など、いくつか選択肢を考えているのだが、あの電飾が二度と使えないという喪失感のほうが大きくて、なかなか気持ちが定まらない。

子ども時代を優しく照らしてくれた電飾よ。
あなたが息絶えても、私が生きている限りは私の中であなたの光の記憶は消えることなく、私の心を温かく照らし続けてくれる。
今まで本当にありがとう。

私が小学校低学年の頃、懸命に書いては消しを繰り返したサンタクロースへのメッセージ
「サンタのおじいさんおみやげありがとう」。

2 件のコメント

  • はじめまして。
    ネットで私が小さい頃に見ていたクリスマスの電球を検索していてここを尋ねました。

    溶けた原因はご推測の通りと思います。
    もともとは12個とかだったでしょうか?
    電球の断線によりその部分を切り離していった結果、各電球にかかる電圧が上がり温度が上がったのでしょうね。
    さらにバイメタル球が外されたことにより点滅しなくなったことも、温度上昇を加速させたのでしょう。

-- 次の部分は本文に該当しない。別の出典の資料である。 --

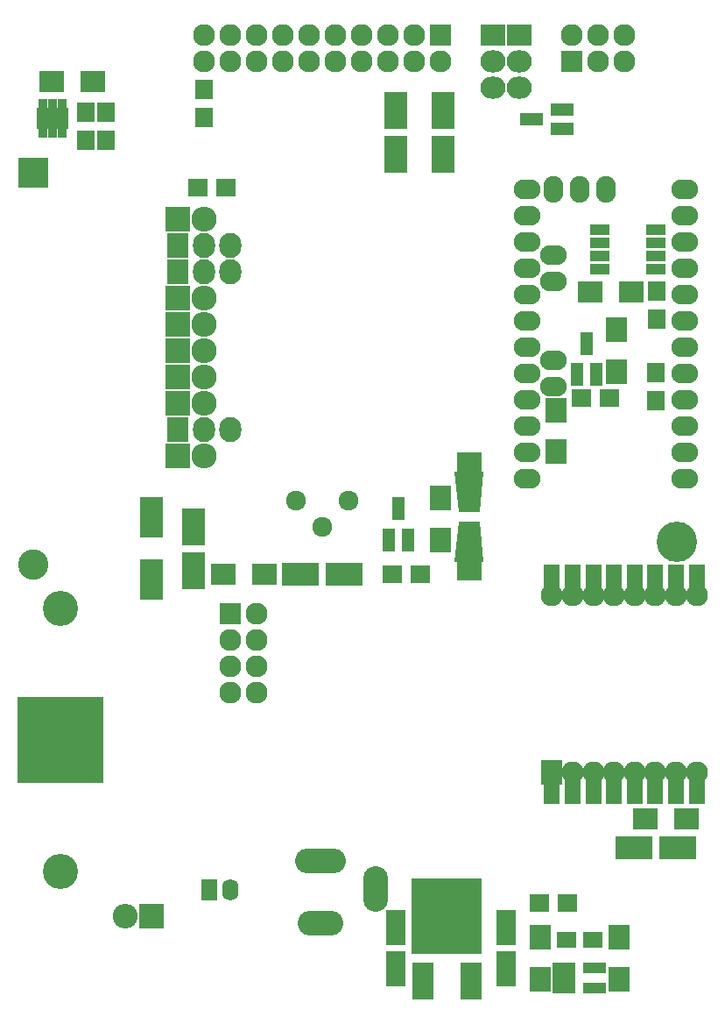
<source format=gbr>
G04 #@! TF.FileFunction,Soldermask,Top*
%FSLAX46Y46*%
G04 Gerber Fmt 4.6, Leading zero omitted, Abs format (unit mm)*
G04 Created by KiCad (PCBNEW 0.201509101502+6177~30~ubuntu14.04.1-product) date Sat 12 Sep 2015 10:17:38 PM CEST*
%MOMM*%
G01*
G04 APERTURE LIST*
%ADD10C,0.100000*%
%ADD11R,1.700000X1.900000*%
%ADD12R,1.950000X1.000000*%
%ADD13C,3.900120*%
%ADD14O,2.398980X4.400500*%
%ADD15O,4.400500X2.398980*%
%ADD16O,4.900880X2.398980*%
%ADD17R,1.598880X2.099260*%
%ADD18O,1.598880X2.099260*%
%ADD19O,2.398980X2.398980*%
%ADD20R,2.398980X2.398980*%
%ADD21C,3.400000*%
%ADD22R,8.400000X8.400000*%
%ADD23R,2.200860X3.900120*%
%ADD24R,2.200860X3.549600*%
%ADD25R,1.901140X3.399740*%
%ADD26R,2.000000X2.400000*%
%ADD27R,3.549600X2.200860*%
%ADD28R,2.400000X2.000000*%
%ADD29R,2.432000X2.432000*%
%ADD30O,2.432000X2.432000*%
%ADD31R,2.127200X2.432000*%
%ADD32O,2.127200X2.432000*%
%ADD33R,1.900000X1.650000*%
%ADD34O,2.127200X2.127200*%
%ADD35R,2.127200X2.127200*%
%ADD36R,2.432000X2.127200*%
%ADD37O,2.432000X2.127200*%
%ADD38R,1.200100X2.200860*%
%ADD39R,2.200860X1.200100*%
%ADD40R,1.900000X1.700000*%
%ADD41C,1.924000*%
%ADD42R,2.000200X3.600400*%
%ADD43R,6.899860X7.400240*%
%ADD44R,2.200860X1.050000*%
%ADD45R,1.600000X3.400000*%
%ADD46R,2.127200X2.400000*%
%ADD47C,2.127200*%
%ADD48O,2.599640X1.901140*%
%ADD49O,1.901140X2.599640*%
%ADD50R,0.850000X1.030000*%
%ADD51R,1.700000X1.250000*%
%ADD52R,2.940000X2.940000*%
%ADD53C,2.940000*%
G04 APERTURE END LIST*
D10*
D11*
X70383400Y-35149800D03*
X70383400Y-37849800D03*
D12*
X70391000Y-25146000D03*
X70391000Y-23876000D03*
X70391000Y-22606000D03*
X70391000Y-21336000D03*
X64991000Y-21336000D03*
X64991000Y-22606000D03*
X64991000Y-23876000D03*
X64991000Y-25146000D03*
D13*
X72390000Y-51435000D03*
D14*
X43273980Y-85013800D03*
D15*
X37973000Y-88265000D03*
D16*
X37973000Y-82262980D03*
D17*
X27208480Y-85090000D03*
D18*
X29210000Y-85090000D03*
D19*
X19050000Y-87630000D03*
D20*
X21590000Y-87630000D03*
D21*
X12827000Y-57912000D03*
X12827000Y-83312000D03*
D22*
X12827000Y-70612000D03*
D23*
X21590000Y-55069740D03*
X21590000Y-49070260D03*
D24*
X25654000Y-54289960D03*
X25654000Y-50038000D03*
D25*
X45212000Y-88679020D03*
X45212000Y-92676980D03*
X55880000Y-88712040D03*
X55880000Y-92710000D03*
D26*
X59182000Y-89694000D03*
X59182000Y-93694000D03*
X66852800Y-93694000D03*
X66852800Y-89694000D03*
X66548000Y-35020000D03*
X66548000Y-31020000D03*
D10*
G36*
X50925120Y-44658940D02*
X53722880Y-44658940D01*
X53324100Y-48559060D01*
X51323900Y-48559060D01*
X50925120Y-44658940D01*
X50925120Y-44658940D01*
G37*
G36*
X53722880Y-53385060D02*
X50925120Y-53385060D01*
X51323900Y-49484940D01*
X53324100Y-49484940D01*
X53722880Y-53385060D01*
X53722880Y-53385060D01*
G37*
D20*
X52324000Y-44020740D03*
X52324000Y-54023260D03*
D26*
X49530000Y-47276000D03*
X49530000Y-51276000D03*
D27*
X68232020Y-81026000D03*
X72483980Y-81026000D03*
D28*
X69374000Y-78232000D03*
X73374000Y-78232000D03*
D24*
X49784000Y-14063980D03*
X49784000Y-9812020D03*
X45212000Y-14063980D03*
X45212000Y-9812020D03*
D27*
X40225980Y-54610000D03*
X35974020Y-54610000D03*
D28*
X28512000Y-54610000D03*
X32512000Y-54610000D03*
X68040000Y-27305000D03*
X64040000Y-27305000D03*
D26*
X60706000Y-38767000D03*
X60706000Y-42767000D03*
D28*
X11970000Y-6985000D03*
X15970000Y-6985000D03*
D29*
X24130000Y-43180000D03*
D30*
X26670000Y-43180000D03*
D31*
X24130000Y-40640000D03*
D32*
X26670000Y-40640000D03*
X29210000Y-40640000D03*
D29*
X24130000Y-38100000D03*
D30*
X26670000Y-38100000D03*
D29*
X24130000Y-35560000D03*
D30*
X26670000Y-35560000D03*
D29*
X24130000Y-33020000D03*
D30*
X26670000Y-33020000D03*
D29*
X24130000Y-30480000D03*
D30*
X26670000Y-30480000D03*
D29*
X24130000Y-27940000D03*
D30*
X26670000Y-27940000D03*
D31*
X24130000Y-25400000D03*
D32*
X26670000Y-25400000D03*
X29210000Y-25400000D03*
D31*
X24130000Y-22860000D03*
D32*
X26670000Y-22860000D03*
X29210000Y-22860000D03*
D29*
X24130000Y-20320000D03*
D30*
X26670000Y-20320000D03*
D33*
X64242000Y-89916000D03*
X61742000Y-89916000D03*
D34*
X26670000Y-5080000D03*
X26670000Y-2540000D03*
X29210000Y-5080000D03*
X29210000Y-2540000D03*
X31750000Y-5080000D03*
X31750000Y-2540000D03*
X34290000Y-5080000D03*
X34290000Y-2540000D03*
X36830000Y-5080000D03*
X36830000Y-2540000D03*
X39370000Y-5080000D03*
X39370000Y-2540000D03*
D35*
X49530000Y-2540000D03*
D34*
X49530000Y-5080000D03*
X46990000Y-2540000D03*
X46990000Y-5080000D03*
X44450000Y-2540000D03*
X44450000Y-5080000D03*
X41910000Y-2540000D03*
X41910000Y-5080000D03*
D35*
X62230000Y-5080000D03*
D34*
X62230000Y-2540000D03*
X64770000Y-5080000D03*
X64770000Y-2540000D03*
X67310000Y-5080000D03*
X67310000Y-2540000D03*
D36*
X54610000Y-2540000D03*
D37*
X54610000Y-5080000D03*
X54610000Y-7620000D03*
D36*
X57150000Y-2540000D03*
D37*
X57150000Y-5080000D03*
X57150000Y-7620000D03*
D38*
X44516000Y-51285140D03*
X46416000Y-51285140D03*
X45466000Y-48282860D03*
D39*
X61318140Y-11618000D03*
X61318140Y-9718000D03*
X58315860Y-10668000D03*
D40*
X61802000Y-86360000D03*
X59102000Y-86360000D03*
X44878000Y-54610000D03*
X47578000Y-54610000D03*
D11*
X17170400Y-12703800D03*
X17170400Y-10003800D03*
X15240000Y-12703800D03*
X15240000Y-10003800D03*
X70485000Y-27225000D03*
X70485000Y-29925000D03*
X26695400Y-7768600D03*
X26695400Y-10468600D03*
D40*
X26103600Y-17246600D03*
X28803600Y-17246600D03*
X63166000Y-37592000D03*
X65866000Y-37592000D03*
D41*
X38100000Y-50038000D03*
X35560000Y-47498000D03*
X40640000Y-47498000D03*
D42*
X47863760Y-93878400D03*
X52466240Y-93878400D03*
D43*
X50165000Y-87630000D03*
D44*
X61522000Y-92649000D03*
X61522000Y-93599000D03*
X61522000Y-94549000D03*
X64462000Y-94549000D03*
X64462000Y-92649000D03*
D38*
X62738000Y-35306000D03*
X64638000Y-35306000D03*
X63688000Y-32303720D03*
D45*
X60326000Y-75060000D03*
X62326000Y-75060000D03*
X64326000Y-75060000D03*
X66326000Y-75060000D03*
X68326000Y-75060000D03*
X70326000Y-75060000D03*
X72326000Y-75060000D03*
X74326000Y-75060000D03*
X74326000Y-55360000D03*
X72326000Y-55360000D03*
X70326000Y-55360000D03*
X68326000Y-55360000D03*
X66326000Y-55360000D03*
X64326000Y-55360000D03*
X62326000Y-55360000D03*
X60326000Y-55360000D03*
D46*
X60326000Y-73760000D03*
D47*
X62326000Y-73760000D03*
X64326000Y-73760000D03*
X66326000Y-73760000D03*
X68326000Y-73760000D03*
X70326000Y-73760000D03*
X72326000Y-73760000D03*
X74326000Y-73760000D03*
X74326000Y-56660000D03*
X72326000Y-56660000D03*
X70326000Y-56660000D03*
X68326000Y-56660000D03*
X66326000Y-56660000D03*
X64326000Y-56660000D03*
X62326000Y-56660000D03*
X60326000Y-56660000D03*
D34*
X29210000Y-66040000D03*
X31750000Y-66040000D03*
X29210000Y-63500000D03*
X31750000Y-63500000D03*
X29210000Y-60960000D03*
X31750000Y-60960000D03*
D35*
X29210000Y-58420000D03*
D34*
X31750000Y-58420000D03*
D48*
X60452000Y-26289000D03*
X60452000Y-23749000D03*
X73152000Y-45339000D03*
X73152000Y-42799000D03*
X73152000Y-40259000D03*
X73152000Y-37719000D03*
X73152000Y-35179000D03*
X73152000Y-32639000D03*
X73152000Y-30099000D03*
X73152000Y-27559000D03*
X73152000Y-25019000D03*
X73152000Y-22479000D03*
X73152000Y-19939000D03*
X73152000Y-17399000D03*
X57912000Y-17399000D03*
X57912000Y-19939000D03*
X57912000Y-22479000D03*
X57912000Y-25019000D03*
X57912000Y-27559000D03*
X57912000Y-30099000D03*
X57912000Y-32639000D03*
X57912000Y-35179000D03*
X57912000Y-37719000D03*
X57912000Y-40259000D03*
X57912000Y-42799000D03*
X57912000Y-45339000D03*
X60452000Y-33909000D03*
X60452000Y-36449000D03*
D49*
X60452000Y-17399000D03*
X62992000Y-17399000D03*
X65532000Y-17399000D03*
D50*
X11100000Y-11925000D03*
X12050000Y-11925000D03*
X13000000Y-11925000D03*
X13000000Y-9245000D03*
X12050000Y-9245000D03*
X11100000Y-9245000D03*
D51*
X12700000Y-10160000D03*
X11400000Y-10160000D03*
X12700000Y-11010000D03*
X11400000Y-11010000D03*
D52*
X10160000Y-15840000D03*
D53*
X10160000Y-53660000D03*
M02*

</source>
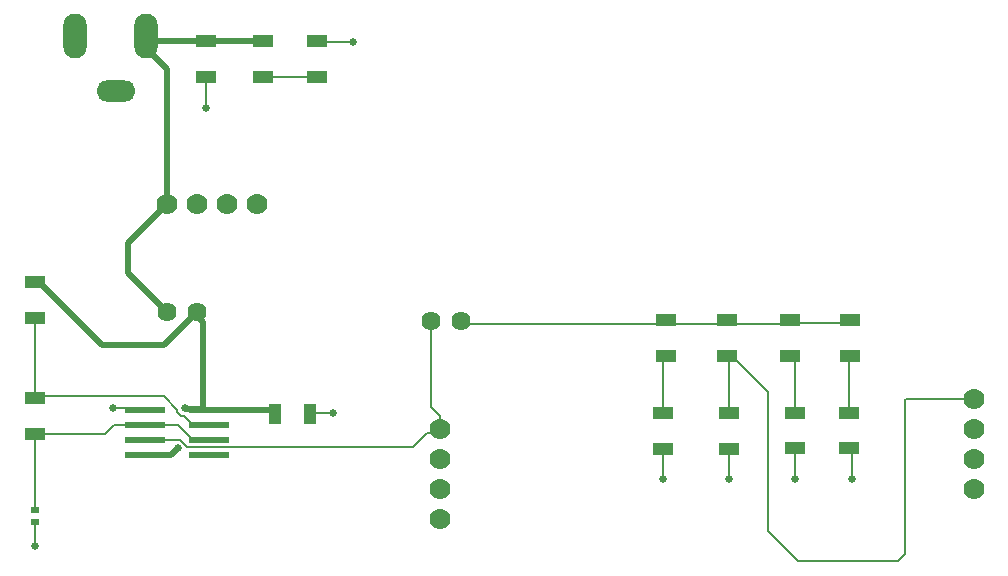
<source format=gtl>
G04*
G04 #@! TF.GenerationSoftware,Altium Limited,Altium Designer,24.10.1 (45)*
G04*
G04 Layer_Physical_Order=1*
G04 Layer_Color=255*
%FSLAX44Y44*%
%MOMM*%
G71*
G04*
G04 #@! TF.SameCoordinates,850EB1A7-B970-4B75-A401-C25B3E3AA128*
G04*
G04*
G04 #@! TF.FilePolarity,Positive*
G04*
G01*
G75*
%ADD10C,0.5080*%
%ADD13C,0.1524*%
%ADD19R,1.8034X1.1176*%
%ADD20R,0.7000X0.6000*%
%ADD21R,3.4000X0.6000*%
%ADD22R,1.1176X1.8034*%
%ADD32C,1.7780*%
%ADD33C,1.6200*%
%ADD34O,2.0000X3.8000*%
%ADD35O,3.3000X1.8000*%
%ADD36C,0.6350*%
D10*
X129540Y281940D02*
X162560Y314960D01*
X129540Y256523D02*
Y281940D01*
Y256523D02*
X162560Y223503D01*
Y314960D02*
Y429460D01*
X178144Y142240D02*
X179061Y141323D01*
X177800Y142240D02*
X178144D01*
X179061Y141323D02*
X193040D01*
X166263Y102763D02*
X171843Y108343D01*
X144450Y102763D02*
X166263D01*
X250952Y140863D02*
X254000Y137815D01*
X198450Y140863D02*
X250952D01*
X254000Y137160D02*
Y137815D01*
X193040Y141323D02*
Y215414D01*
X187960Y220494D02*
X193040Y215414D01*
X160037Y195580D02*
X187960Y223503D01*
Y220494D02*
Y223503D01*
X148900Y443120D02*
Y452120D01*
Y443120D02*
X162560Y429460D01*
X144780Y457200D02*
X149380Y452600D01*
X149380D01*
X149916Y453136D02*
X195580D01*
X149380Y452600D02*
X149916Y453136D01*
X54229Y248920D02*
X107569Y195580D01*
X160037D01*
X50800Y248920D02*
X54229D01*
X195580Y453136D02*
X243840D01*
D13*
X690414Y216887D02*
X693166Y214135D01*
X738462D02*
X741214Y216887D01*
X687299Y213771D02*
X690414Y216887D01*
X693166Y214135D02*
X738462D01*
X640189Y213771D02*
X687299D01*
X637074Y216887D02*
X640189Y213771D01*
X588531Y213360D02*
X633547D01*
X637074Y216887D01*
X414020Y213360D02*
X581477D01*
X585004Y216887D01*
X588531Y213360D01*
X637074Y186915D02*
X638344Y185645D01*
X671315Y38686D02*
X697301Y12700D01*
X671315Y38686D02*
Y156103D01*
X641773Y185645D02*
X671315Y156103D01*
X638344Y185645D02*
X641773D01*
X697301Y12700D02*
X781427D01*
X788293Y149860D02*
X845820D01*
X787400Y148967D02*
X788293Y149860D01*
X787400Y18673D02*
Y148967D01*
X781427Y12700D02*
X787400Y18673D01*
X411480Y215900D02*
X414020Y213360D01*
X171323Y139557D02*
X175117Y135763D01*
X171323Y139557D02*
Y141290D01*
X175117Y135763D02*
X176850D01*
X160213Y152400D02*
X171323Y141290D01*
X176850Y135763D02*
X184450Y128163D01*
X52451Y152400D02*
X160213D01*
X184450Y128163D02*
X198450D01*
X50800Y150749D02*
X52451Y152400D01*
X370781Y109161D02*
X382970Y121350D01*
X390590D01*
X393700Y124460D01*
X180082Y109161D02*
X370781D01*
X178148Y111095D02*
X180082Y109161D01*
X178148Y111095D02*
Y111198D01*
X173883Y115463D02*
X178148Y111198D01*
X144450Y115463D02*
X173883D01*
X393700Y124460D02*
Y135544D01*
X386080Y143164D02*
Y215900D01*
Y143164D02*
X393700Y135544D01*
X739944Y108429D02*
X742484Y105889D01*
Y82521D02*
Y105889D01*
X694224Y82521D02*
Y108429D01*
X638344Y82521D02*
Y108175D01*
Y138147D02*
Y185645D01*
X144450Y128163D02*
X171750D01*
X184450Y115463D01*
X198450D01*
X739944Y138401D02*
Y185645D01*
X741214Y186915D01*
X694224Y138401D02*
Y183105D01*
X690414Y186915D02*
X694224Y183105D01*
X110617Y120777D02*
X118003Y128163D01*
X144450D01*
X50800Y120777D02*
X110617D01*
X50800Y55800D02*
Y120777D01*
Y27165D02*
Y45800D01*
Y27165D02*
X50995Y26970D01*
X50800Y150749D02*
Y218948D01*
X243840Y423164D02*
X289560D01*
X582464Y82521D02*
Y108175D01*
X290576Y452120D02*
X320040D01*
X289560Y453136D02*
X290576Y452120D01*
X579035Y138147D02*
X582464D01*
Y184375D02*
X585004Y186915D01*
X582464Y138147D02*
Y184375D01*
X195580Y396240D02*
Y423164D01*
X143073Y142240D02*
X144450Y140863D01*
X116840Y142240D02*
X143073D01*
X284822Y138010D02*
X303084D01*
X283972Y137160D02*
X284822Y138010D01*
D19*
X582464Y108175D02*
D03*
Y138147D02*
D03*
X585004Y186915D02*
D03*
Y216887D02*
D03*
X637074D02*
D03*
Y186915D02*
D03*
X50800Y120777D02*
D03*
Y150749D02*
D03*
Y218948D02*
D03*
Y248920D02*
D03*
X289560Y423164D02*
D03*
Y453136D02*
D03*
X243840D02*
D03*
Y423164D02*
D03*
X739944Y138401D02*
D03*
Y108429D02*
D03*
X694224Y138401D02*
D03*
Y108429D02*
D03*
X690414Y186915D02*
D03*
Y216887D02*
D03*
X741214Y186915D02*
D03*
Y216887D02*
D03*
X195580Y423164D02*
D03*
Y453136D02*
D03*
X638344Y108175D02*
D03*
Y138147D02*
D03*
D20*
X50800Y45800D02*
D03*
Y55800D02*
D03*
D21*
X144450Y140863D02*
D03*
Y128163D02*
D03*
Y115463D02*
D03*
Y102763D02*
D03*
X198450D02*
D03*
Y115463D02*
D03*
Y128163D02*
D03*
Y140863D02*
D03*
D22*
X254000Y137160D02*
D03*
X283972D02*
D03*
D32*
X393700Y73660D02*
D03*
Y48260D02*
D03*
Y124460D02*
D03*
Y99060D02*
D03*
X213360Y314960D02*
D03*
X238760D02*
D03*
X162560D02*
D03*
X187960D02*
D03*
X845820Y124460D02*
D03*
Y149860D02*
D03*
Y73660D02*
D03*
Y99060D02*
D03*
D33*
X187960Y223503D02*
D03*
X162560D02*
D03*
X411480Y215900D02*
D03*
X386080D02*
D03*
D34*
X144780Y457200D02*
D03*
X84780D02*
D03*
D35*
X119780Y410700D02*
D03*
D36*
X177800Y142240D02*
D03*
X171843Y108343D02*
D03*
X742484Y82521D02*
D03*
X694224D02*
D03*
X638344D02*
D03*
X582464D02*
D03*
X320040Y452120D02*
D03*
X195580Y396240D02*
D03*
X303084Y138010D02*
D03*
X50800Y25400D02*
D03*
X116840Y142240D02*
D03*
M02*

</source>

    ネットで探せば交換用の電球もバイメタル球も見つかることでしょう。
    ヤフオクでジャンクの電飾を入手して、ニコイチにされてはいかがですか?
    この電球はまだまだ輝いてくれると思います。

    なお私が昔見た電球は、ちょうちんや狐のやつです(クリスマスなのに変)。

    • 浜っこさん、はじめまして。
      コメントありがとうございます。

      やはり電球数が減って温度が上昇したことが溶けた原因だったんですね。
      バイメタル球っていうものがあるんですね(´⊙ω⊙`)知りませんでした。
      やはり旧式の電飾が諦めきれないので、ネットで探してみます!

      ちょうちんや狐の電球っていうのも面白いですね。和風のレトロなツリー?(*^^*)

      貴重な情報くださり嬉しいです(^○^)ありがとうございます!